● Your assignment
Write out every line of the records below word for word, keeping the original line breaks, spelling, and punctuation unchanged.

**** Excerpted data ****

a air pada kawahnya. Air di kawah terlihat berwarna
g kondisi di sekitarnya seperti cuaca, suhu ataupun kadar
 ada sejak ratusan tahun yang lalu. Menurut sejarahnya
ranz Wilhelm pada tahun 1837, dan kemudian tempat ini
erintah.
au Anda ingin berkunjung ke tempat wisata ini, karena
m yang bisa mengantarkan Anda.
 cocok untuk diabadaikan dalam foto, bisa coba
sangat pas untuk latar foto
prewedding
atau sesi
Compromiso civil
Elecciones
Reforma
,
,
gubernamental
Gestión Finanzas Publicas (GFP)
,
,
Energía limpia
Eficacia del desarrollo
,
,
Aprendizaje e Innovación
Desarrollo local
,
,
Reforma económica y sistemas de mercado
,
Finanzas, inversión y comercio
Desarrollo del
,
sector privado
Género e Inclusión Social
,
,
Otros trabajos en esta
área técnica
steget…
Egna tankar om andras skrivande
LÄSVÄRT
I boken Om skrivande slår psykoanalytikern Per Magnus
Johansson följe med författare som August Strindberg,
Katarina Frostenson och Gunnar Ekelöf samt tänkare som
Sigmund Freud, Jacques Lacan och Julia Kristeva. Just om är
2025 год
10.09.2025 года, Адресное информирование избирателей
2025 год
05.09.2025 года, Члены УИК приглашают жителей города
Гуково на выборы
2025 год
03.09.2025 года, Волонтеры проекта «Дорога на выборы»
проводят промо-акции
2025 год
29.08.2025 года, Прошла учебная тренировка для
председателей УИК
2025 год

****

● Worked solution
a air pada kawahnya. Air di kawah terlihat berwarna
g kondisi di sekitarnya seperti cuaca, suhu ataupun kadar
 ada sejak ratusan tahun yang lalu. Menurut sejarahnya
ranz Wilhelm pada tahun 1837, dan kemudian tempat ini
erintah.
au Anda ingin berkunjung ke tempat wisata ini, karena
m yang bisa mengantarkan Anda.
 cocok untuk diabadaikan dalam foto, bisa coba
sangat pas untuk latar foto
prewedding
atau sesi
Compromiso civil
Elecciones
Reforma
,
,
gubernamental
Gestión Finanzas Publicas (GFP)
,
,
Energía limpia
Eficacia del desarrollo
,
,
Aprendizaje e Innovación
Desarrollo local
,
,
Reforma económica y sistemas de mercado
,
Finanzas, inversión y comercio
Desarrollo del
,
sector privado
Género e Inclusión Social
,
,
Otros trabajos en esta
área técnica
steget…
Egna tankar om andras skrivande
LÄSVÄRT
I boken Om skrivande slår psykoanalytikern Per Magnus
Johansson följe med författare som August Strindberg,
Katarina Frostenson och Gunnar Ekelöf samt tänkare som
Sigmund Freud, Jacques Lacan och Julia Kristeva. Just om är
2025 год
10.09.2025 года, Адресное информирование избирателей
2025 год
05.09.2025 года, Члены УИК приглашают жителей города
Гуково на выборы
2025 год
03.09.2025 года, Волонтеры проекта «Дорога на выборы»
проводят промо-акции
2025 год
29.08.2025 года, Прошла учебная тренировка для
председателей УИК
2025 год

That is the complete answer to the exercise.